В «Рассказе или описании?» Лукач утверждает, что кульминационной точкой романного повествования должен стать переход от старого к новому. В этом смысле детали интерьера или характеров были бы связаны в нарративе действия и практики. События протекали бы в том, что он называет «эпическим» миром действия и движения. Фактически его критика чистого «описания» сводится к тому, что оно функционирует как «писательский суррогат утерянной эпической значимости» (55).
Лукач очень осторожен при проведении границы между «чистым эпосом» Гомера и тем, что существует в современную эпоху.

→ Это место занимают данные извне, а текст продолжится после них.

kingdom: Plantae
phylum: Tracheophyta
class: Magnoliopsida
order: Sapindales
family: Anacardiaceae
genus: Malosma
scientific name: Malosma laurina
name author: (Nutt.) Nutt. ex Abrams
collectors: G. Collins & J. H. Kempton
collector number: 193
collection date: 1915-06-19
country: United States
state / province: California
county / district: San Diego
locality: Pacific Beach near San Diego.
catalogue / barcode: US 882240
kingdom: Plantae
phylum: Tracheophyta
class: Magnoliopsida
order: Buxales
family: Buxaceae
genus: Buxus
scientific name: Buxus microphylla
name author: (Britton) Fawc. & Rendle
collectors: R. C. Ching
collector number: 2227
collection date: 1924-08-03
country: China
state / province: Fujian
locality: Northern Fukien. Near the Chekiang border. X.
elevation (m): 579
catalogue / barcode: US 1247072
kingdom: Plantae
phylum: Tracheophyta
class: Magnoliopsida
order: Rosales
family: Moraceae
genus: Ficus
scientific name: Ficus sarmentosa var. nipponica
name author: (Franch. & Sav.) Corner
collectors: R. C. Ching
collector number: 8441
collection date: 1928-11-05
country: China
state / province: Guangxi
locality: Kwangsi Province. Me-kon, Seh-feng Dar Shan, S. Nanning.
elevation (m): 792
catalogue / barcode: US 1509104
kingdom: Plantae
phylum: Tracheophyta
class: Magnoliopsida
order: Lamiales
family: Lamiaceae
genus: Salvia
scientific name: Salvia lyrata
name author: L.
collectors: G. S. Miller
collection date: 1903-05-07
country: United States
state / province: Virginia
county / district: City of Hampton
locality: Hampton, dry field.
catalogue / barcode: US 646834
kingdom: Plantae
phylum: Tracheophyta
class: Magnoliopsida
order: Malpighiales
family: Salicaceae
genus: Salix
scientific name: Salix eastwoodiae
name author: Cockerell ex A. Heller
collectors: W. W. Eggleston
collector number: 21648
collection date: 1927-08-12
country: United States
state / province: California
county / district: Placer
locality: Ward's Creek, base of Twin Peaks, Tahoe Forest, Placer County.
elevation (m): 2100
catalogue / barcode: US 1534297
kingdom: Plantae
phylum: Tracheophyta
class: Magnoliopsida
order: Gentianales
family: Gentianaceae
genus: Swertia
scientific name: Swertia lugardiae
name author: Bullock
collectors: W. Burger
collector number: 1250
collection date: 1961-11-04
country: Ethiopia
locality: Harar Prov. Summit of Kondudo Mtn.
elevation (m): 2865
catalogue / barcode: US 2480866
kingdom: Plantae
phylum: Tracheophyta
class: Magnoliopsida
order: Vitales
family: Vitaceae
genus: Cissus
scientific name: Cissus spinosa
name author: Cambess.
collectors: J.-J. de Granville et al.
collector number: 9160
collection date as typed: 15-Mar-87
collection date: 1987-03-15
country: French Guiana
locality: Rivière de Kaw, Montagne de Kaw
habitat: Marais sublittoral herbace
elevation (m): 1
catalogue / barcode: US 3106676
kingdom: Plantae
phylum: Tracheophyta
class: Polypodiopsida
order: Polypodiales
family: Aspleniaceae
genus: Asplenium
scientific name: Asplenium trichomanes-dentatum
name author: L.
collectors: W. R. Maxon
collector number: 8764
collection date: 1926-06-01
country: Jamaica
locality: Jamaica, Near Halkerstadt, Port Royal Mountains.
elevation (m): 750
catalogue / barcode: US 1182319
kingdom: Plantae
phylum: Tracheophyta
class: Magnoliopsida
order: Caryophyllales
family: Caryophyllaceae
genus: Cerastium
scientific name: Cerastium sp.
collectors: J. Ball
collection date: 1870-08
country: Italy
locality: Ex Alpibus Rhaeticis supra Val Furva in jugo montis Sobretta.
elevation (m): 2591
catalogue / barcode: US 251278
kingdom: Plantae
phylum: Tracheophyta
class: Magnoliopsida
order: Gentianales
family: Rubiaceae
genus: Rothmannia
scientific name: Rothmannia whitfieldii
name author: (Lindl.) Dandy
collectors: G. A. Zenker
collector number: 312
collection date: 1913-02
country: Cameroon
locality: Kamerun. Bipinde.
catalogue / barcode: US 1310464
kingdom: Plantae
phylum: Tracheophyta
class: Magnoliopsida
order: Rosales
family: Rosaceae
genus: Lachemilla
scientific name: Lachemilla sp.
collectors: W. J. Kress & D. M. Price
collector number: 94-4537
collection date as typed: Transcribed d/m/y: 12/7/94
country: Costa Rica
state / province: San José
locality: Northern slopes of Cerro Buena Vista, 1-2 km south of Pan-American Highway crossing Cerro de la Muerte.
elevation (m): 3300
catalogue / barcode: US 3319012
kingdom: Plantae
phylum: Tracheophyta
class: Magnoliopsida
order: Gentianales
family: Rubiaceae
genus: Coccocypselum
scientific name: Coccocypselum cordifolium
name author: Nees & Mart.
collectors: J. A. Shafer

Однако, продвигая эпос в качестве высшей формы современной литературы, он подгоняет характеристики эпоса под те определения, которые Энгельс, рассуждая о реализме, давал типическому:
Эпическое искусство — а также, само собой разумеется, искусство романа — заключается в умении явить типические человеческие значительные черты общественной жизни данной эпохи (55).
1936 год, когда Лукач опубликовал «Рассказ или описание?», был далеко не безоблачным. Это год первого показательного процесса, к которому оказалось причастно немало немецких интеллектуалов. В 1936 году целая группа их была собрана в Москве для встречных обвинений, отречений и самооправданий (протокол напечатали под названием «Die Säuberung» — «Очищение»)[862]. Но еще важнее — 1936-й стал годом антиформалистической кампании, когда под ударом оказалось, по сути, все модернистское направление[863]. В 1936–1938 годах ведущие интеллектуалы антифашистской эмиграции оказались втянутыми в так называемую «антиэкспрессионистскую» дискуссию, которая шла в левой антифашистской эмигрантской среде, в некотором смысле параллельно советской антиформалистической кампании[864]. Лукач стал главным обвинителем экспрессионизма, напечатав статью в «Das Wort», московском эмигрантском издании.
860
Лукач Г. Рассказ или описание? / Пер. Н. Волькенау // Литературный критик. 1936. № 8. С. 44–67 (нем. версия: Erzählen oder beschreiben? // Internationale Literatur. 1936. № 11. С. 100–118; 1936. № 12. С. 108–123). Далее ссылки на русское издание даются в тексте в скобках.
861
См.: Lukács G. Reportage oder Gestaltung. Kritische Bemerkungen anlässlich des Romans von Ottwalt // Die Linkskurve. Vol. IV. 1932. № 7, 8.
862
Die Säuberung: Moskau 1936: Stenogramm einer geschlossenen Parteiversanunlung. Georg Lukaás, Johannes Becher, Friedrich Wolf u. a / R. Müller (ed.). Reinbek bei Hamburg: Rowohlt, 1991. О сложном положении левых эмигрантов из Центральной и Восточной Европы в сталинской Москве и Лукача, в частности, см.: Tihanov G. Cosmopolitans without a Polis: Towards a Hermeneutics of the East-East Exilic Experience (1929–1945) // The Exile and Return of Writers from East-Central Europe / J. Neubauer and Z. Torok (eds.). Berlin and New York: Walter de Gruyter, 2009. P. 123–143.
863
См.: Clark K. Petersburg: Crucible of Cultural Revolution. Cambridge, Mass.: Harvard University Press, 1995. P. 290–297.
864
Собственно, дискуссия началась с ответов на две статьи, напечатанные в сентябрьской книжке «Das Wort» за 1937 год, Клауса Манна и Алфреда Куреллы (под псевдонимом Бернард Зиглер). Однако их атаки на экспрессионизм стали продолжением более раннего выступления Лукача (статья Grösse und Verfall des Expressionismus // Internationale Literatur. 1934. № 1), где Лукач пытался установить прямую связь между экспрессионизмом и национал-социализмом.